Uncle Scrooge and Donald Duck FCBD cover

Fantagraphics’ Uncle Scrooge and Donald Duck is a marvelous story in which Magica De Spell changes the orientation of gravity, just for those two. It’s got some amazing cartooning and eye-opening perspective shifts from Don Rosa. The second story looks at the impressively lucky Gladstone Gander and the one day a year he’s unlucky. Really nice art, really great storytelling, really entertaining reading.

Comic Shop Favorites

Archie has a 96-page digest of reprints. None of the stories were particularly outstanding, in my opinion, but they’re accurately representative, and there’s a good amount of reading for kids here.

DC launches its newest weekly series, Futures End, with a #0 issue that’s too gross for kids. It stars cyborg insect versions of lots of heroes in an apocalyptic future that Batman Beyond comes back to prevent. If you love comics, you may want to look elsewhere, since one friend said “I read this first [of the FCBD batch], and it made me not want to read comics any more.”

Marvel promotes its summer movie with a Guardians of the Galaxy introduction piece. The art is busy, but it gives the curious the basics of the characters.

Familiar Characters

Bongo once again brings us Simpsons stories. There’s a Spongebob comic. G.I. Joe tackles the Transformers in Kirby throwback style by Tom Scioli. Perfect Square has a collection of wordless Hello Kitty tales. Kaboom!’s Summer Blast presents a wide variety of cartoon-inspired bits, including Peanuts, Garfield, and Adventure Time pieces. Papercutz put together a Mighty Morphin Power Rangers issue that has both a story and a set of character who’s who text pages.

New Projects

Image Comics puts out a Marc Silverstri-written fantasy story about a kid who works in a carpet repair shop but keeps reading comics and sneaking away to do magic. I thought Rise of the Magi felt overly familiar, but others might find it closer to their wish fulfillment.

Silver Titles

Too many for me to cover them all, but here are a few I thought stood out.

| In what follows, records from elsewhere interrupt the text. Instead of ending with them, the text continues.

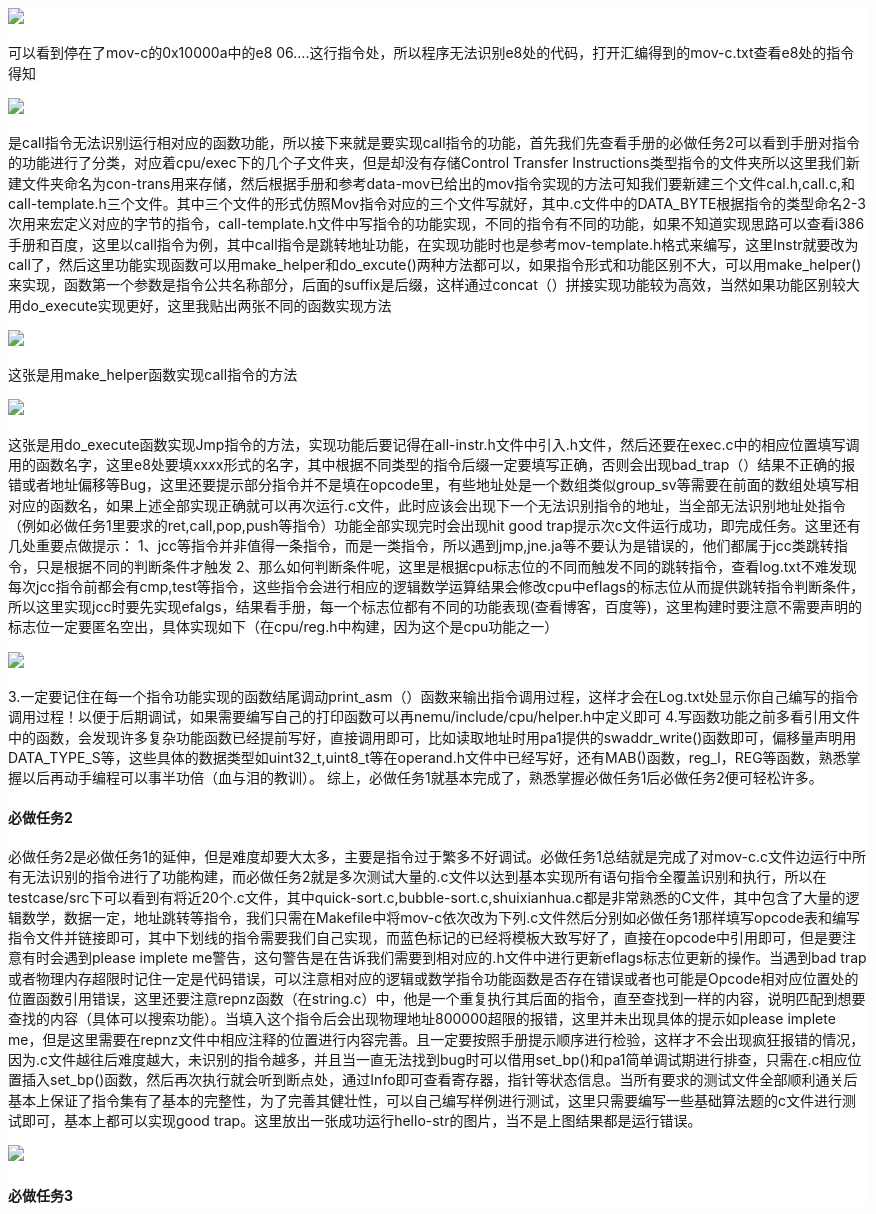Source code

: ![](https://pic.downk.cc/item/5fb66163b18d627113afc095.jpg)

可以看到停在了mov-c的0x10000a中的e8 06….这行指令处，所以程序无法识别e8处的代码，打开汇编得到的mov-c.txt查看e8处的指令得知

![](https://pic.downk.cc/item/5fb66176b18d627113afc74c.jpg)

是call指令无法识别运行相对应的函数功能，所以接下来就是要实现call指令的功能，首先我们先查看手册的必做任务2可以看到手册对指令的功能进行了分类，对应着cpu/exec下的几个子文件夹，但是却没有存储Control Transfer Instructions类型指令的文件夹所以这里我们新建文件夹命名为con-trans用来存储，然后根据手册和参考data-mov已给出的mov指令实现的方法可知我们要新建三个文件cal.h,call.c,和call-template.h三个文件。其中三个文件的形式仿照Mov指令对应的三个文件写就好，其中.c文件中的DATA_BYTE根据指令的类型命名2-3次用来宏定义对应的字节的指令，call-template.h文件中写指令的功能实现，不同的指令有不同的功能，如果不知道实现思路可以查看i386手册和百度，这里以call指令为例，其中call指令是跳转地址功能，在实现功能时也是参考mov-template.h格式来编写，这里Instr就要改为call了，然后这里功能实现函数可以用make_helper和do_excute()两种方法都可以，如果指令形式和功能区别不大，可以用make_helper()来实现，函数第一个参数是指令公共名称部分，后面的suffix是后缀，这样通过concat（）拼接实现功能较为高效，当然如果功能区别较大用do_execute实现更好，这里我贴出两张不同的函数实现方法

![](https://pic.downk.cc/item/5fb661ccb18d627113aff3aa.jpg)

这张是用make_helper函数实现call指令的方法

![](https://pic.downk.cc/item/5fb661dfb18d627113b00975.jpg)

这张是用do_execute函数实现Jmp指令的方法，实现功能后要记得在all-instr.h文件中引入.h文件，然后还要在exec.c中的相应位置填写调用的函数名字，这里e8处要填xx*x*x形式的名字，其中根据不同类型的指令后缀一定要填写正确，否则会出现bad_trap（）结果不正确的报错或者地址偏移等Bug，这里还要提示部分指令并不是填在opcode里，有些地址处是一个数组类似group_sv等需要在前面的数组处填写相对应的函数名，如果上述全部实现正确就可以再次运行.c文件，此时应该会出现下一个无法识别指令的地址，当全部无法识别地址处指令（例如必做任务1里要求的ret,call,pop,push等指令）功能全部实现完时会出现hit good trap提示次c文件运行成功，即完成任务。这里还有几处重要点做提示：
1、jcc等指令并非值得一条指令，而是一类指令，所以遇到jmp,jne.ja等不要认为是错误的，他们都属于jcc类跳转指令，只是根据不同的判断条件才触发
2、那么如何判断条件呢，这里是根据cpu标志位的不同而触发不同的跳转指令，查看log.txt不难发现每次jcc指令前都会有cmp,test等指令，这些指令会进行相应的逻辑数学运算结果会修改cpu中eflags的标志位从而提供跳转指令判断条件，所以这里实现jcc时要先实现efalgs，结果看手册，每一个标志位都有不同的功能表现(查看博客，百度等)，这里构建时要注意不需要声明的标志位一定要匿名空出，具体实现如下（在cpu/reg.h中构建，因为这个是cpu功能之一）

![](https://pic.downk.cc/item/5fb6622eb18d627113b01e4b.jpg)

3.一定要记住在每一个指令功能实现的函数结尾调动print_asm（）函数来输出指令调用过程，这样才会在Log.txt处显示你自己编写的指令调用过程！以便于后期调试，如果需要编写自己的打印函数可以再nemu/include/cpu/helper.h中定义即可
4.写函数功能之前多看引用文件中的函数，会发现许多复杂功能函数已经提前写好，直接调用即可，比如读取地址时用pa1提供的swaddr_write()函数即可，偏移量声明用DATA_TYPE_S等，这些具体的数据类型如uint32_t,uint8_t等在operand.h文件中已经写好，还有MAB()函数，reg_l，REG等函数，熟悉掌握以后再动手编程可以事半功倍（血与泪的教训）。
综上，必做任务1就基本完成了，熟悉掌握必做任务1后必做任务2便可轻松许多。

#### 必做任务2

必做任务2是必做任务1的延伸，但是难度却要大太多，主要是指令过于繁多不好调试。必做任务1总结就是完成了对mov-c.c文件边运行中所有无法识别的指令进行了功能构建，而必做任务2就是多次测试大量的.c文件以达到基本实现所有语句指令全覆盖识别和执行，所以在testcase/src下可以看到有将近20个.c文件，其中quick-sort.c,bubble-sort.c,shuixianhua.c都是非常熟悉的C文件，其中包含了大量的逻辑数学，数据一定，地址跳转等指令，我们只需在Makefile中将mov-c依次改为下列.c文件然后分别如必做任务1那样填写opcode表和编写指令文件并链接即可，其中下划线的指令需要我们自己实现，而蓝色标记的已经将模板大致写好了，直接在opcode中引用即可，但是要注意有时会遇到please implete me警告，这句警告是在告诉我们需要到相对应的.h文件中进行更新eflags标志位更新的操作。当遇到bad trap或者物理内存超限时记住一定是代码错误，可以注意相对应的逻辑或数学指令功能函数是否存在错误或者也可能是Opcode相对应位置处的位置函数引用错误，这里还要注意repnz函数（在string.c）中，他是一个重复执行其后面的指令，直至查找到一样的内容，说明匹配到想要查找的内容（具体可以搜索功能）。当填入这个指令后会出现物理地址800000超限的报错，这里并未出现具体的提示如please implete me，但是这里需要在repnz文件中相应注释的位置进行内容完善。且一定要按照手册提示顺序进行检验，这样才不会出现疯狂报错的情况，因为.c文件越往后难度越大，未识别的指令越多，并且当一直无法找到bug时可以借用set_bp()和pa1简单调试期进行排查，只需在.c相应位置插入set_bp()函数，然后再次执行就会听到断点处，通过Info即可查看寄存器，指针等状态信息。当所有要求的测试文件全部顺利通关后基本上保证了指令集有了基本的完整性，为了完善其健壮性，可以自己编写样例进行测试，这里只需要编写一些基础算法题的c文件进行测试即可，基本上都可以实现good trap。这里放出一张成功运行hello-str的图片，当不是上图结果都是运行错误。

![](https://pic.downk.cc/item/5fb662bdb18d627113b0445c.jpg)

#### 必做任务3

Defend Comics explains the mission of the Comic Book Legal Defense Fund with a selection of interesting comics, including a lengthy reprint of the history of the Comics Code from Comic Book Comics and some great “Tales of Comic Book Censorship” by Sergio Aragonés and Mark Evanier.

Epic #0 is the typical “teen gets superpowers” origin story, but with a funny twist — Eric loses his abilities in the presence of girls, because he’s a teen boy and gets distracted. Also following fondly in the footsteps of those who’ve come before, Eric talks a lot. Very Spider-Man-like, but fun.

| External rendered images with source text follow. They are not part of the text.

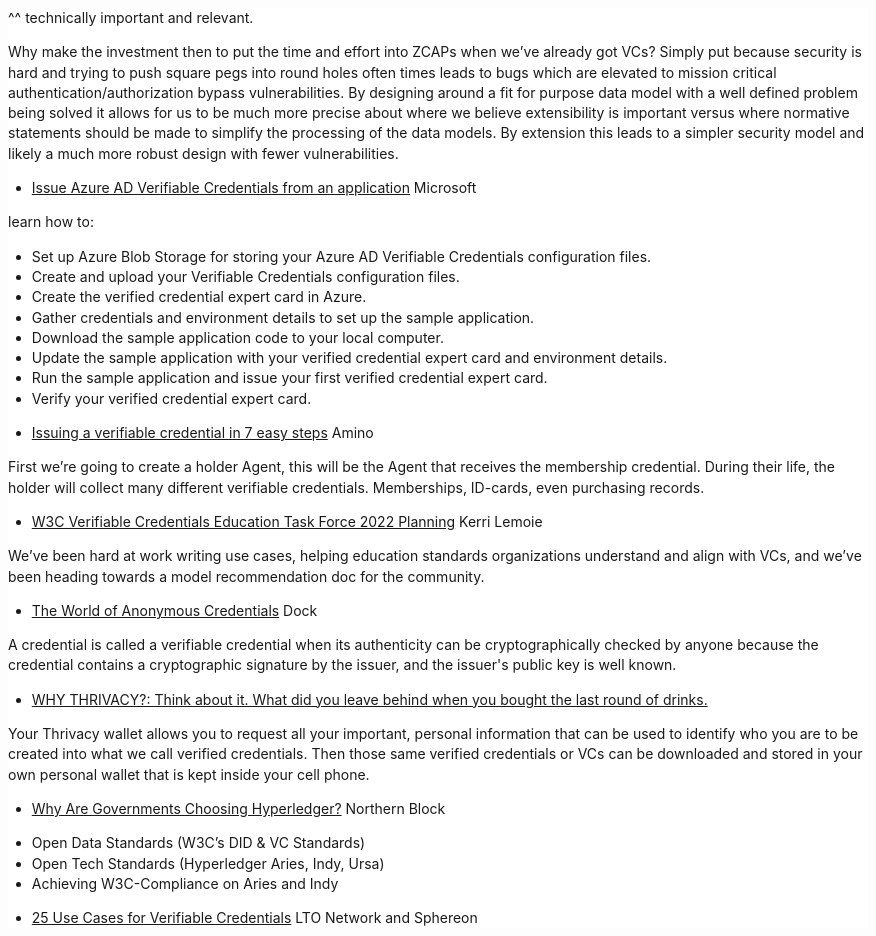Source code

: ^^ technically important and relevant.

Why make the investment then to put the time and effort into ZCAPs when we’ve already got VCs? Simply put because security is hard and trying to push square pegs into round holes often times leads to bugs which are elevated to mission critical authentication/authorization bypass vulnerabilities. By designing around a fit for purpose data model with a well defined problem being solved it allows for us to be much more precise about where we believe extensibility is important versus where normative statements should be made to simplify the processing of the data models. By extension this leads to a simpler security model and likely a much more robust design with fewer vulnerabilities.
* [Issue Azure AD Verifiable Credentials from an application](https://docs.microsoft.com/en-us/azure/active-directory/verifiable-credentials/verifiable-credentials-configure-issuer) Microsoft

learn how to:

- Set up Azure Blob Storage for storing your Azure AD Verifiable Credentials configuration files.
- Create and upload your Verifiable Credentials configuration files.
- Create the verified credential expert card in Azure.
- Gather credentials and environment details to set up the sample application.
- Download the sample application code to your local computer.
- Update the sample application with your verified credential expert card and environment details.
- Run the sample application and issue your first verified credential expert card.
- Verify your verified credential expert card.

* [Issuing a verifiable credential in 7 easy steps](https://medium.com/@AnimoSolutions/issuing-a-verifiable-credential-in-7-easy-steps-a7fa18d41c6d) Amino

First we’re going to create a holder Agent, this will be the Agent that receives the membership credential. During their life, the holder will collect many different verifiable credentials. Memberships, ID-cards, even purchasing records.
* [W3C Verifiable Credentials Education Task Force 2022 Planning](https://kayaelle.medium.com/w3c-verifiable-credentials-education-task-force-2022-planning-efc9b07cc2a3) Kerri Lemoie

We’ve been hard at work writing use cases, helping education standards organizations understand and align with VCs, and we’ve been heading towards a model recommendation doc for the community.

* [The World of Anonymous Credentials](https://blog.dock.io/anonymous-credentials/) Dock

A credential is called a verifiable credential when its authenticity can be cryptographically checked by anyone because the credential contains a cryptographic signature by the issuer, and the issuer's public key is well known.

* [WHY THRIVACY?: Think about it. What did you leave behind when you bought the last round of drinks.](https://www.thrivacy.io/why-thrivacy)

Your Thrivacy wallet allows you to request all your important, personal information that can be used to identify who you are to be created into what we call verified credentials. Then those same verified credentials or VCs can be downloaded and stored in your own personal wallet that is kept inside your cell phone.

* [Why Are Governments Choosing Hyperledger?](https://northernblock.io/governments-are-choosing-aries-indy-ursa/) Northern Block

- Open Data Standards (W3C’s DID & VC Standards)
- Open Tech Standards (Hyperledger Aries, Indy, Ursa)
- Achieving W3C-Compliance on Aries and Indy
* [25 Use Cases for Verifiable Credentials](https://drive.google.com/file/d/1BrFjh6-TVkJ4Rfllh5fUTjh6hkYtPbR_/view) LTO Network and Sphereon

Showa: A History of Japan is an excerpt of the very large historical four-volume series by Shigeru Mizuki. It covers events during WW II from a personal perspective, with the author smacked around as an army private. The style is not what many people think of when they hear “manga”, but effective.

The Adventures of Jellaby reprints part of the Capstone graphic novel by Kean Soo, which I enjoyed.